Under the best practice of the times, broadband carriers could not slow down one kind of traffic in favor of another kind of traffic. This effectively creates a paved lane for some traffic, and a dirt road for others. The trick has always been how to define those "kinds." In the beginning, it was peer to peer filesharing. This traffic ate up lots of bandwidth and was deemed generally evil because of the assumed-to-be-pirated content. What's worse, it was traffic that stayed mostly on their own network with users sharing among themselves. The ISPs had some control over this, and various "fair-use" schemes and speed throttling came into play. However, it was generally applied to the whole of the consumer's traffic. On their own network, this was reasonable.

Then along came Netflix. This type of streaming traffic usually brought more traffic in from the "outside" of the ISP network, so it started straining the already constricted connections between the various ISPs. This pressure was building for months, because the ISPs were clearly mandated not to filter or mark down traffic at the exchanges. They had some freedom on their own infrastructure, but it got a little stricter when the traffic changed hands. ATT and Netflix got into a spat over the lack of ATT infrastructure to carry all this Netflix traffic. I am sorry, but it is not the responsibility of an ISP to ensure the happiness of a Netflix customer. More on this in a minute. As an interesting follow-on on this point, ATT started floating a plan to let the traffic from some content providers (Netflix for example) flow through to their customers wireless phones without counting against their monthly bandwidth allowance. Hmmmm. I think it would still have to go through those same congested exchange points before it hit their wireless network. Well played, ATT.

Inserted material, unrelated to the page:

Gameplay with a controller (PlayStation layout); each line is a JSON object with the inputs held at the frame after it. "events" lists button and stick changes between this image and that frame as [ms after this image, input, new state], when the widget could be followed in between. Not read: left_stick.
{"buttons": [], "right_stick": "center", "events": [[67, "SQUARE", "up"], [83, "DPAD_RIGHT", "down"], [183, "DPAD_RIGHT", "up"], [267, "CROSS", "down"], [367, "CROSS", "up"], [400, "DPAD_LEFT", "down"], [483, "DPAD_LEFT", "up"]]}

OK, let me break this little scenario down. Technically this sponsored traffic would not be an ATT service, it would instead be a service of the content provider. It just happens to be sold, contracted, implemented, managed and monitored by ATT. But it is not an ATT service? I have my doubts. In any case, we have an interesting state of affairs developing. This also goes back to some failed efforts of various carriers to charge the big content providers for access to their customers. (As if they owned us) That was shot down, and this is just a new flavor of the same approach by wrapping it under a "Sponsored" reference. It has been the FCC that have prevented such schemes from becoming corporate practice.

In fact, Netflix recently inked deals with both Comcast and Verizon to ensure that their content can make it to their subscribers with some measure of reliability. While details are scarce, it is not that big of a leap to guess that more interconnect and transit bandwidth is being underwritten by Netflix. Should we feel sorry for Netflix? Are they being held at gunpoint in a superhighway-robbery by the likes of Comcast and Verizon? I think they actually are. Those same providers already get their monthly subscriptions for access to cool sites like Netflix and dozens more big services like Facebook, Dropbox, Amazon, Twitter and Google. I feel like there is a little bit of double dipping going on here. Comcast charges customers for access to stuff on the internet like Netflix, and then wants to charge Netflix for access to their own customers. Comcast is probably feeling the burn as more and more people opt for Internet services only, and then stream relatively cheap Netflix to enjoy the content that Comcast overprices. It is no wonder that the cost of Internet has quadrupled while the cost of cable programming has not changed or has even been marked down over the years. I digress.

Now, the FCC has had their wings clipped by the Circuit court. Are we really at the mercy of the big ISPs now? The good news is that there is a lot of interest in this topic, and it is a sexy one to get behind because both political parties see the mileage it can bring. The FCC made a quick about face on the topic of net-neutrality to embrace the possibility of some reasonable arrangements between the carriers it regulates and the content providers that make their product valuable. The whisper of such an opening lit up the blogs, and sternly worded open letters streamed out of the press offices of the big name web services. Google, Facebook, Dropbox, Twitter, Amazon and hundreds more have entered the debate, and it is working. The FCC has a powerful regulatory killswitch they can exercise in the matter, but they seem to be willing to talk through the issue. In parallel, the hill is cobbling some legislation together to try to make some apparent motion on the topic, and the White House is keeping mute about it for now. However, there is already a big grassroots movement afoot, akin to the Occupy movement. They are already encamped at the FCC headquarters. Oddly, I think there is more traction to be had from such bottom-up efforts than there is to be had from anything top-down. Ultimately, and ironically, the consumers are the ones who have the power here, despite their own ISPs unabashed efforts to corner the market on their access and choices, efforts to monetize their browsing data, hawking auxiliary services at every turn, locking them into contracts and bundles, and generally holding them up as a commodity that other companies should pay to access.